Clemens J A, Okimura T, Smalstig E B
Lilly Research Laboratories, Eli Lilly and Company, Lilly Corporate Center, Indianapolis, Indiana.
Arzneimittelforschung. 1993 Mar;43(3):281-6.
Four pergolide metabolites and bromocriptine (CAS 25614-03-3) were compared to pergolide (8 beta-[(methylthio) methyl]-6-propyl-ergoline, CAS 66104-22-1) using three in vivo animal models of activity at dopamine receptors. The results obtained from these studies of prolactin inhibition, induction of compulsive turning, and stimulation of stereotypic behavior, were very consistent. Two of the metabolites, despropyl pergolide and despropyl pergolide sulfoxide, were devoid of dopamine-like effects in any of the models. Pergolide sulfone and pergolide sulfoxide, however, were found to be potent dopamine agonists, similar in activity to pergolide itself. Dopamine D2 receptors (and probably D1 receptors also) appear to be involved in the activities of these compounds. The compounds were active by both oral and i.p. routes of administration. Bromocriptine, while possessing some dopamine agonist activity at higher doses in some of these animal models, was much less potent (1/200 to 1/20) than either pergolide or its two dopaminergic metabolites.

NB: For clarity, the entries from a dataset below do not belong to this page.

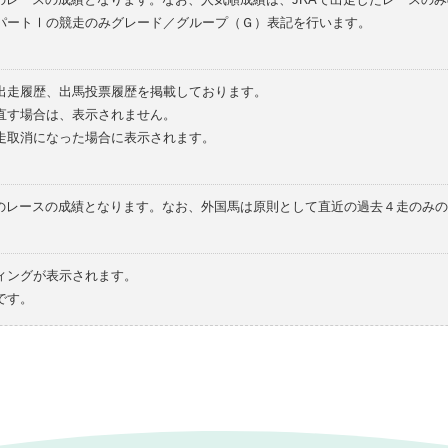
パートⅠの競走のみグレード／グループ（Ｇ）表記を行います。
の出走履歴、出馬投票履歴を掲載しております。
直す場合は、表示されません。
走取消になった場合に表示されます。
てのレースの成績となります。なお、外国馬は原則として直近の過去４走のみ
ィングが表示されます。
です。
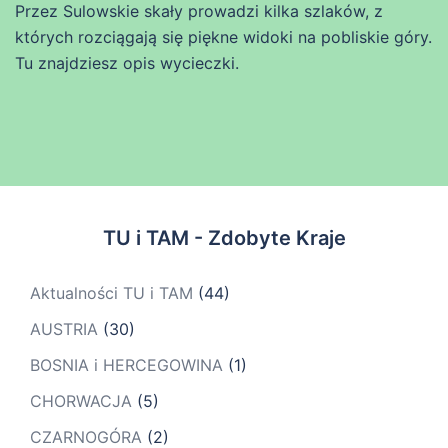
Przez Sulowskie skały prowadzi kilka szlaków, z
których rozciągają się piękne widoki na pobliskie góry.
Tu znajdziesz opis wycieczki.
TU i TAM - Zdobyte Kraje
Aktualności TU i TAM
(44)
AUSTRIA
(30)
BOSNIA i HERCEGOWINA
(1)
CHORWACJA
(5)
CZARNOGÓRA
(2)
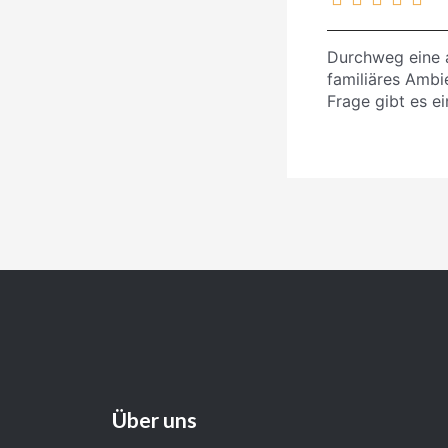
Durchweg eine 
familiäres Ambi
Frage gibt es e
Über uns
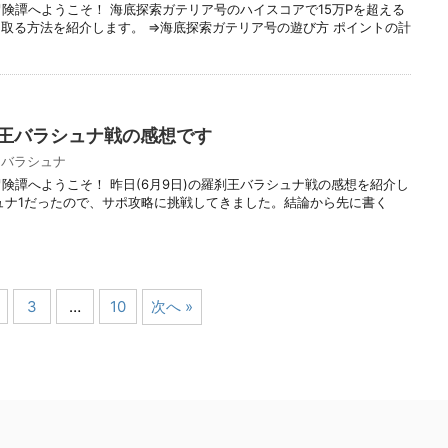
冒険譚へようこそ！ 海底探索ガテリア号のハイスコアで15万Pを超える
取る方法を紹介します。 ⇒海底探索ガテリア号の遊び方 ポイントの計
刹王バラシュナ戦の感想です
,
バラシュナ
冒険譚へようこそ！ 昨日(6月9日)の羅刹王バラシュナ戦の感想を紹介し
ュナ1だったので、サポ攻略に挑戦してきました。結論から先に書く
3
…
10
次へ »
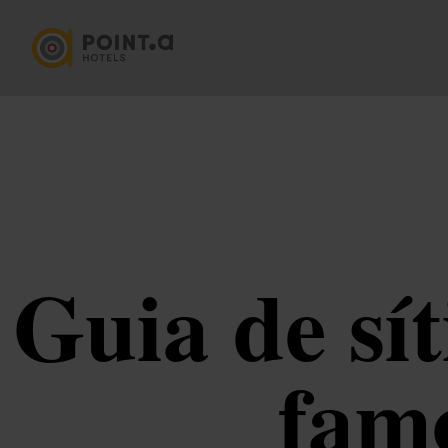
Guia de sít
fam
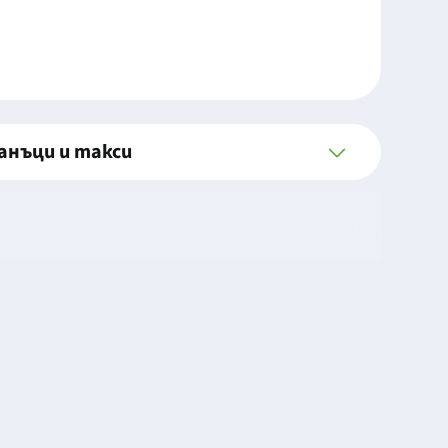
анъци и такси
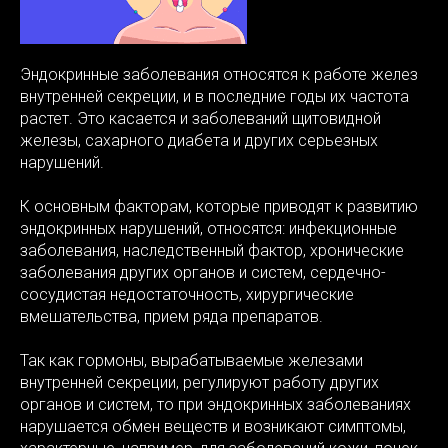
Эндокринные заболевания относятся к работе желез
внутренней секреции, и в последние годы их частота
растет. Это касается и заболеваний щитовидной
железы, сахарного диабета и других серьезных
нарушений.
К основным факторам, которые приводят к развитию
эндокринных нарушений, относятся: инфекционные
заболевания, наследственный фактор, хронические
заболевания других органов и систем, сердечно-
сосудистая недостаточность, хирургические
вмешательства, прием ряда препаратов.
Так как гормоны, вырабатываемые железами
внутренней секреции, регулируют работу других
органов и систем, то при эндокринных заболеваниях
нарушается обмен веществ и возникают симптомы,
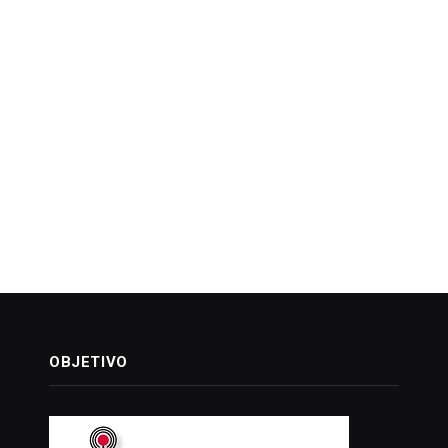
OBJETIVO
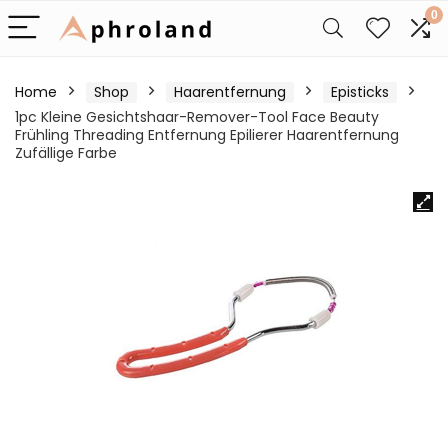
0
Home
Shop
Haarentfernung
Episticks
1pc Kleine Gesichtshaar-Remover-Tool Face Beauty
Frühling Threading Entfernung Epilierer Haarentfernung
Zufällige Farbe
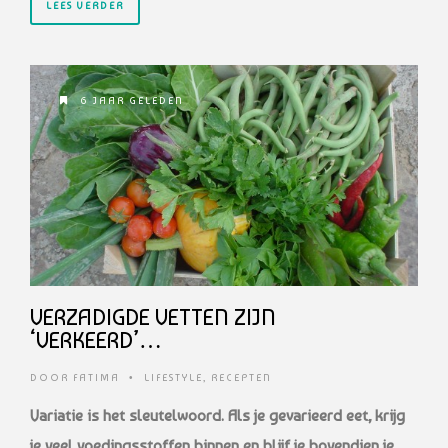
LEES VERDER
6 JAAR GELEDEN
VERZADIGDE VETTEN ZIJN
‘VERKEERD’…
DOOR
FATIMA
•
LIFESTYLE
,
RECEPTEN
Variatie is het sleutelwoord. Als je gevarieerd eet, krijg
je veel voedingsstoffen binnen en blijf je bovendien je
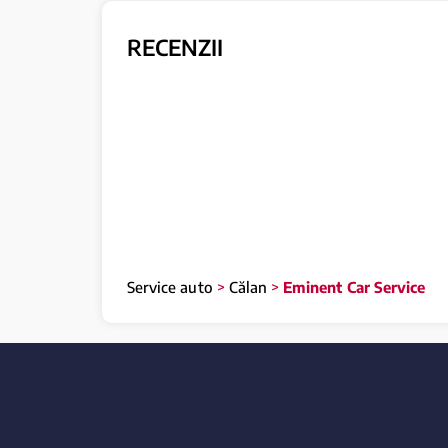
RECENZII
Service auto
>
Călan
>
Eminent Car Service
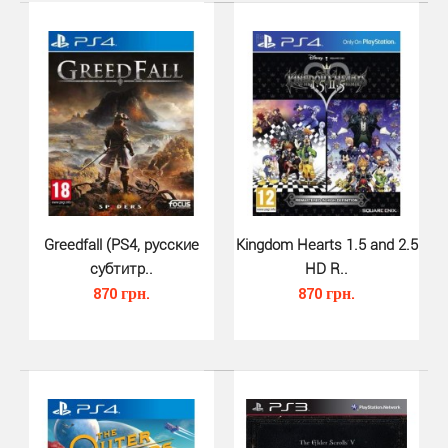
Greedfall (PS4, русские
Kingdom Hearts 1.5 and 2.5
субтитр..
HD R..
Monster Hunter World (PS4, русс..
870 грн.
870 грн.
640 грн.
Новейший выпуск популярной серии ролевых экшенов
Monster Hunter, суммарные продажи которой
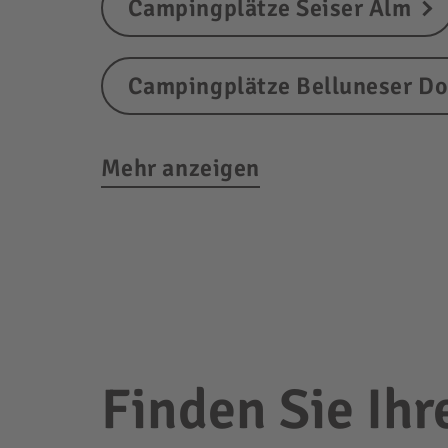
Campingplätze Seiser Alm
Campingplätze Belluneser D
Mehr anzeigen
Finden Sie Ih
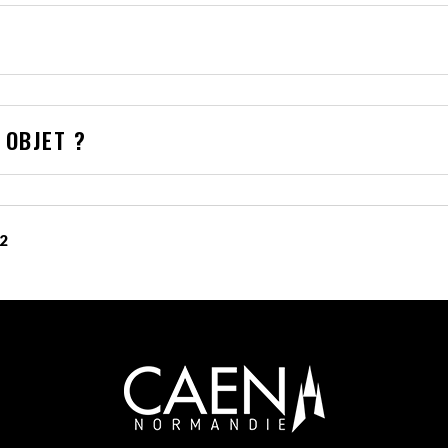
 OBJET ?
52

使用三种多巴胺受体活性的体内动物模型,将四种培高利特代谢物与溴隐亭(CAS 25614-03-3)与培高利特(8β-[(甲硫基)甲基]-6-丙基-麦角林,CAS 66104-22-1)进行比较。这些关于催乳素抑制、强迫性旋转诱导和刻板行为刺激的研究结果非常一致。其中两种代谢物,去丙基培高利特和去丙基培高利特亚砜,在任何模型中都没有多巴胺样作用。然而,培高利特砜和培高利特亚砜被发现是强效多巴胺激动剂,其活性与培高利特本身相似。多巴胺D2受体(可能还有D1受体)似乎参与了这些化合物的活性。这些化合物通过口服和腹腔注射途径给药均有活性。溴隐亭虽然在某些动物模型中高剂量时具有一些多巴胺激动剂活性,但其效力比培高利特或其两种多巴胺能代谢物低得多(1/200至1/20)。